I have finished
Witch on the Holy Night
I remember the VN community talking about this a decade ago, when all we knew that it looked good and sounded good. The music was by Hideyuki Fukasawa. There was a partial English fan translation patch, but a lot of us were waiting for the full thing to get translated. Now it has finally come to Steam and has been fully translated into English, so I decided to check it out.
The VN is very highly produced. Ofcourse, there are other highly produced VNs like Muv-Luv or Utawarerumono, but this one has better visual directing/storyboarding than those and is able to wring even more mileage out of its plethora or CGs. Rather than introducing you to the whole CG or background, this VN instead has a tendency to start off by showing you slices of the background art, and then eventually shows the whole thing. Dialogue scenes also have a lot of movement and changing of camera positions to make it more visually engaging rather than just having a static camera and a static background with only the character sprites changing. It's hard to showcase all of these movements in a static forum post. I don't think making gifs would sell it very well.

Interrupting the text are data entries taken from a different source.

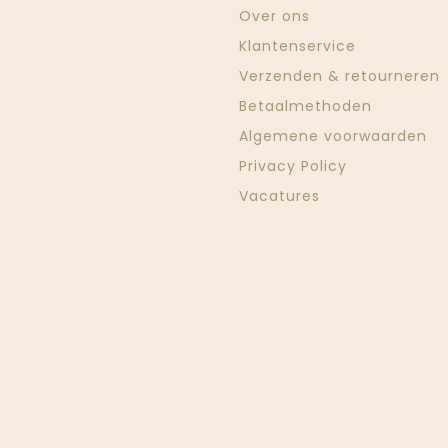
Over ons
Klantenservice
Verzenden & retourneren
Betaalmethoden
Algemene voorwaarden
Privacy Policy
Vacatures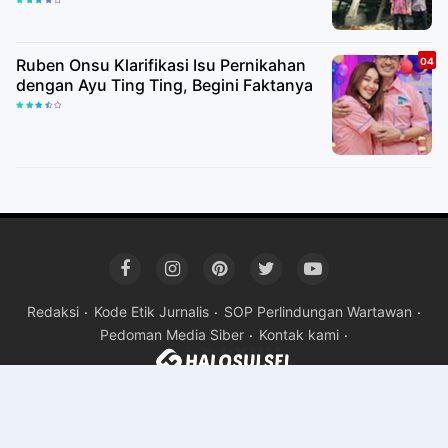
Ruben Onsu Klarifikasi Isu Pernikahan
dengan Ayu Ting Ting, Begini Faktanya
Redaksi
Kode Etik Jurnalis
SOP Perlindungan Wartawan
Pedoman Media Siber
Kontak kami
Copyright ©
2026HALOSULSEL
Premium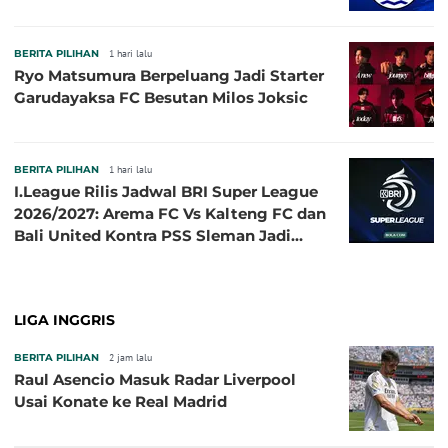
BERITA PILIHAN
1 hari lalu
Ryo Matsumura Berpeluang Jadi Starter
Garudayaksa FC Besutan Milos Joksic
BERITA PILIHAN
1 hari lalu
I.League Rilis Jadwal BRI Super League
2026/2027: Arema FC Vs Kalteng FC dan
Bali United Kontra PSS Sleman Jadi
Pembuka pada 4 September
LIGA INGGRIS
BERITA PILIHAN
2 jam lalu
Raul Asencio Masuk Radar Liverpool
Usai Konate ke Real Madrid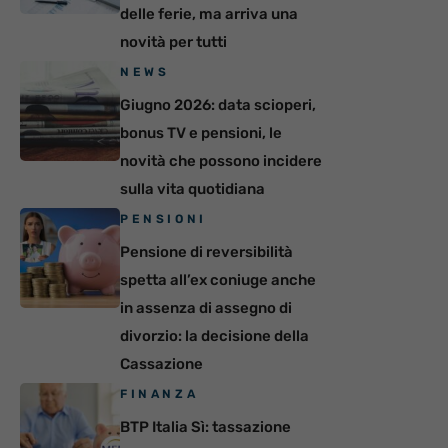
delle ferie, ma arriva una
novità per tutti
NEWS
Giugno 2026: data scioperi,
bonus TV e pensioni, le
novità che possono incidere
sulla vita quotidiana
PENSIONI
Pensione di reversibilità
spetta all’ex coniuge anche
in assenza di assegno di
divorzio: la decisione della
Cassazione
FINANZA
BTP Italia Sì: tassazione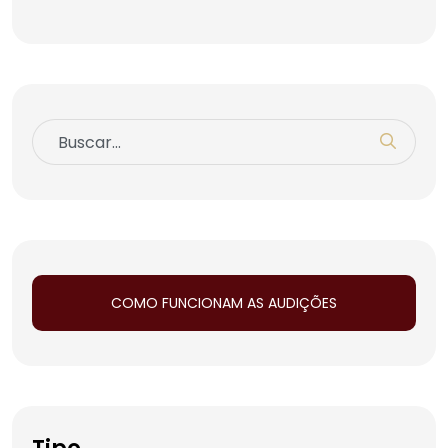
COMO FUNCIONAM AS AUDIÇÕES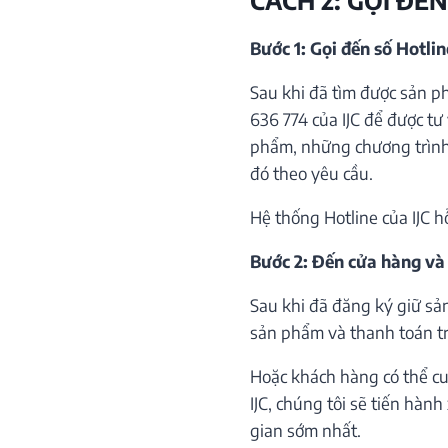
Bước 1: Gọi đến số Hotli
Sau khi đã tìm được sản p
636 774 của IJC để được tư 
phẩm, những chương trình 
đó theo yêu cầu.
Hệ thống Hotline của IJC h
Bước 2: Đến cửa hàng và
Sau khi đã đăng ký giữ sả
sản phẩm và thanh toán trự
Hoặc khách hàng có thể cu
IJC, chúng tôi sẽ tiến hàn
gian sớm nhất.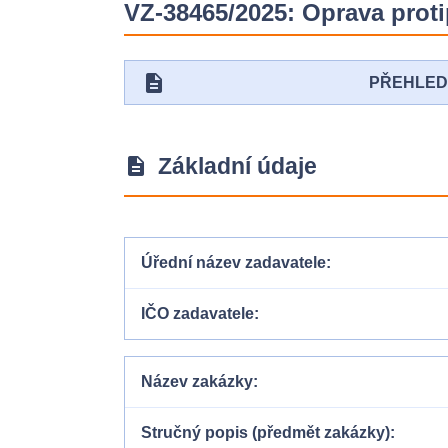
VZ-38465/2025: Oprava proti
description
PŘEHLE
Základní údaje
description
Úřední název zadavatele
IČO zadavatele
Název zakázky
Stručný popis (předmět zakázky)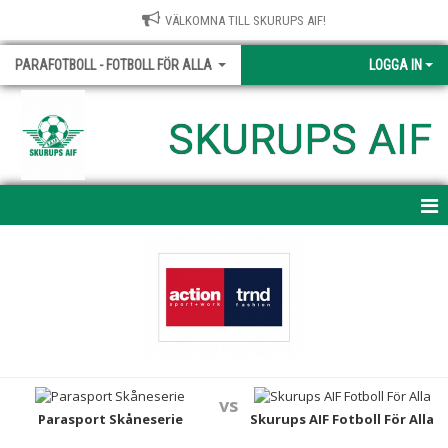
VÄLKOMNA TILL SKURUPS AIF!
PARAFOTBOLL - FOTBOLL FÖR ALLA
LOGGA IN
SKURUPS AIF
HEM
NYHETER
KALENDER
MATCHER
vs
TRUPPEN
Parasport Skåneserie
Skurups AIF Fotboll För Alla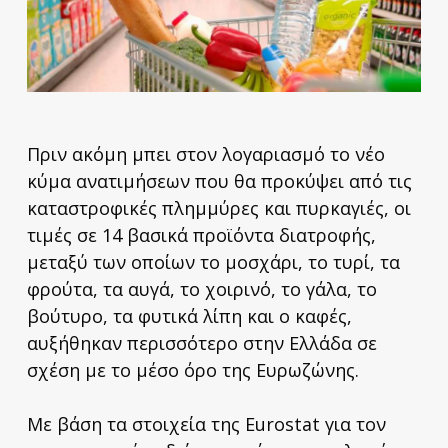
Πριν ακόμη μπει στον λογαριασμό το νέο
κύμα ανατιμήσεων που θα προκύψει από τις
καταστροφικές πλημμύρες και πυρκαγιές, οι
τιμές σε 14 βασικά προϊόντα διατροφής,
μεταξύ των οποίων το μοσχάρι, το τυρί, τα
φρούτα, τα αυγά, το χοιρινό, το γάλα, το
βούτυρο, τα φυτικά λίπη και ο καφές,
αυξήθηκαν περισσότερο στην Ελλάδα σε
σχέση με το μέσο όρο της Ευρωζώνης.
Με βάση τα στοιχεία της Eurostat για τον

There are lots of small touches that add up, such as when a character enters a dark room and flips on the light and not only does it fade between the darkened and lit room background art, but you also have that spark visual effect reflected in glass. Or when Aoko and Alice are fighting over the hot pot with their sticks. Etc.

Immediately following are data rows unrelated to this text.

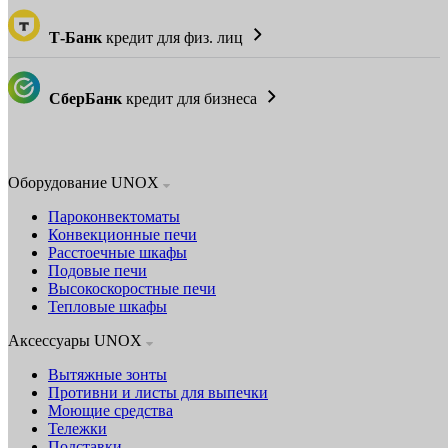
Т-Банк
кредит для физ. лиц
СберБанк
кредит для бизнеса
Оборудование UNOX
Пароконвектоматы
Конвекционные печи
Расстоечные шкафы
Подовые печи
Высокоскоростные печи
Тепловые шкафы
Аксессуары UNOX
Вытяжные зонты
Противни и листы для выпечки
Моющие средства
Тележки
Подставки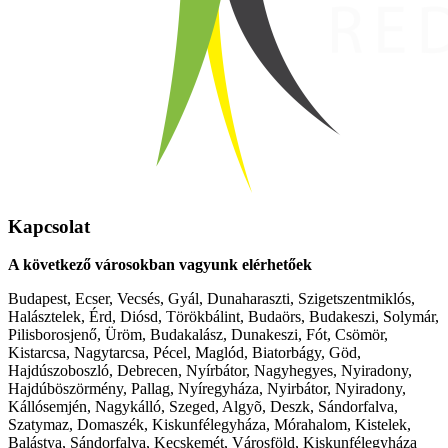
Kapcsolat
A következő városokban vagyunk elérhetőek
Budapest, Ecser, Vecsés, Gyál, Dunaharaszti, Szigetszentmiklós,
Halásztelek, Érd, Diósd, Törökbálint, Budaörs, Budakeszi, Solymár,
Pilisborosjenő, Üröm, Budakalász, Dunakeszi, Fót, Csömör,
Kistarcsa, Nagytarcsa, Pécel, Maglód, Biatorbágy, Göd,
Hajdúszoboszló, Debrecen, Nyírbátor, Nagyhegyes, Nyiradony,
Hajdúböszörmény, Pallag, Nyíregyháza, Nyirbátor, Nyiradony,
Kállósemjén, Nagykálló, Szeged, Algyõ, Deszk, Sándorfalva,
Szatymaz, Domaszék, Kiskunfélegyháza, Mórahalom, Kistelek,
Balástya, Sándorfalva, Kecskemét, Városföld, Kiskunfélegyháza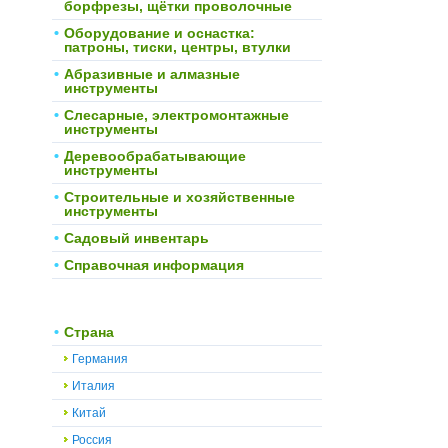
борфрезы, щётки проволочные
Оборудование и оснастка:
патроны, тиски, центры, втулки
Абразивные и алмазные
инструменты
Слесарные, электромонтажные
инструменты
Деревообрабатывающие
инструменты
Строительные и хозяйственные
инструменты
Садовый инвентарь
Справочная информация
Страна
Германия
Италия
Китай
Россия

It is unfortunate that the writing is not as good as its production values. First, there is far too much prose, which very bad for a book/VN. The most interesting part of a story is the dialogue as that is where most of the plot happens. People will skip prose and go to dialogue because they want to know how a character feels and what they will say. They express reasoning, feelings, and react to events. Dialogue exposes who a character is. Lots of prose in a book is already bad, but it's even worse in a VN when we have the audio-visuals showing us what is happening. I don't need the story to repeatedly stop and dump paragraphs about how Aoko is mad. That was already clear from the visuals. There is also too much technobabble about stuff being pulled out of thin air. There is no puzzle to predict what the solution will be here.
It had a slow start but I wound up getting more invested into the VN as it went on. I think this is the least action heavy of the Type-Moon stuff; there are only three battles and the VN is mostly slice of life shenagains. It is unfortunate that this was to be the first part of a trilogy, but Type-Moon never got around to making the two sequels and likely never will. Would have liked more.
I noticed that the cover advertised the two pig familiars in human forms, and what appears to be Tobimaru's father? But they never appeared, I guess they were intended for the sequels. Probably would have also seen Father Eiri and Sister Yuriko whip out their special weapons too, and maybe a situation so desperate that Alice invokes the third and fourth forms of Thames, and whip out her third artifact.